* **Passage**
>>>>>

I feel it! Lately I’ve ached for God’s touch, presence, and answers to my questions and hurts. I pray, read, worship, and wait. Nothing. Silence. Or at least not the answer I desire. Yet there have been less volatile times when I’m slogging through my daily routine and God jumps out from behind a shadow and scares hell out of me.
 

Hidden Moon

Is God In Hiding and Playing a Cosmic Game?


One of my favorite games from when my children were runts, was hide ‘n’ seek. I was usually it. Except I didn’t actually hide. I didn’t need to. Instead I sat on the floor with my head sticking above the arm of the couch or I climbed under the covers of their beds and left my big hairy feet poking out. My kids searched and searched and finally squealed with delight when they found me. And oh how I loved being found. Then we rolled and laughed and tickled and gave kisses.

They shouted, “Again, Daddy, again!”

Or Do We Fail to See?


Sometimes, however, no matter how obvious I made myself, they failed to find me. Perhaps nap-time pulled covers over their eyes, or a pending trip to the zoo competed for their imaginations, or cookies called out from the jar, or a past correction from me caused fear. So, there I would sit with my head and toes, and now my bottom lip, protruding. 

“Come on, kids find me,” I’d call. No answer.

<<<<<

* **Recorded information**
>>>>>

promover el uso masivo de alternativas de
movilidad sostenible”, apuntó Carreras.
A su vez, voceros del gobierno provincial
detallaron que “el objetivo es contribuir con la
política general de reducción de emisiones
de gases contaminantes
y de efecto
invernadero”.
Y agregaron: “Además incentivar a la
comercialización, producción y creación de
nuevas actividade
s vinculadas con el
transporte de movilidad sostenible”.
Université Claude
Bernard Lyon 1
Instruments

<<<<<
>>>>>

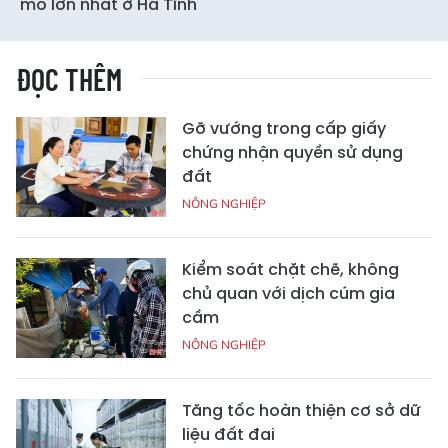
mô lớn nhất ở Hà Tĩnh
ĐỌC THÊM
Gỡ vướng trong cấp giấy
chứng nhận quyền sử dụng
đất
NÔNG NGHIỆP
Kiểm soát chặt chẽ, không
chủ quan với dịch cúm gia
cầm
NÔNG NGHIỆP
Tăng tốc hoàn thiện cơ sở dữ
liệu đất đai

<<<<<

* **Exercise set**
1. Revise the passage on God in hiding, starting with "One of my favorite" and going on through "and gave kisses.", so that "sofa" replaces "couch".
2. From the listing, copy unchanged the lines starting with the line with "promover el uso masivo de alternativas de" and going on through the line with "Instruments".

* **Expected results**
1.
One of my favorite games from when my children were runts, was hide ‘n’ seek. I was usually it. Except I didn’t actually hide. I didn’t need to. Instead I sat on the floor with my head sticking above the arm of the sofa or I climbed under the covers of their beds and left my big hairy feet poking out. My kids searched and searched and finally squealed with delight when they found me. And oh how I loved being found. Then we rolled and laughed and tickled and gave kisses.

2.
promover el uso masivo de alternativas de
movilidad sostenible”, apuntó Carreras.
A su vez, voceros del gobierno provincial
detallaron que “el objetivo es contribuir con la
política general de reducción de emisiones
de gases contaminantes
y de efecto
invernadero”.
Y agregaron: “Además incentivar a la
comercialización, producción y creación de
nuevas actividade
s vinculadas con el
transporte de movilidad sostenible”.
Université Claude
Bernard Lyon 1
Instruments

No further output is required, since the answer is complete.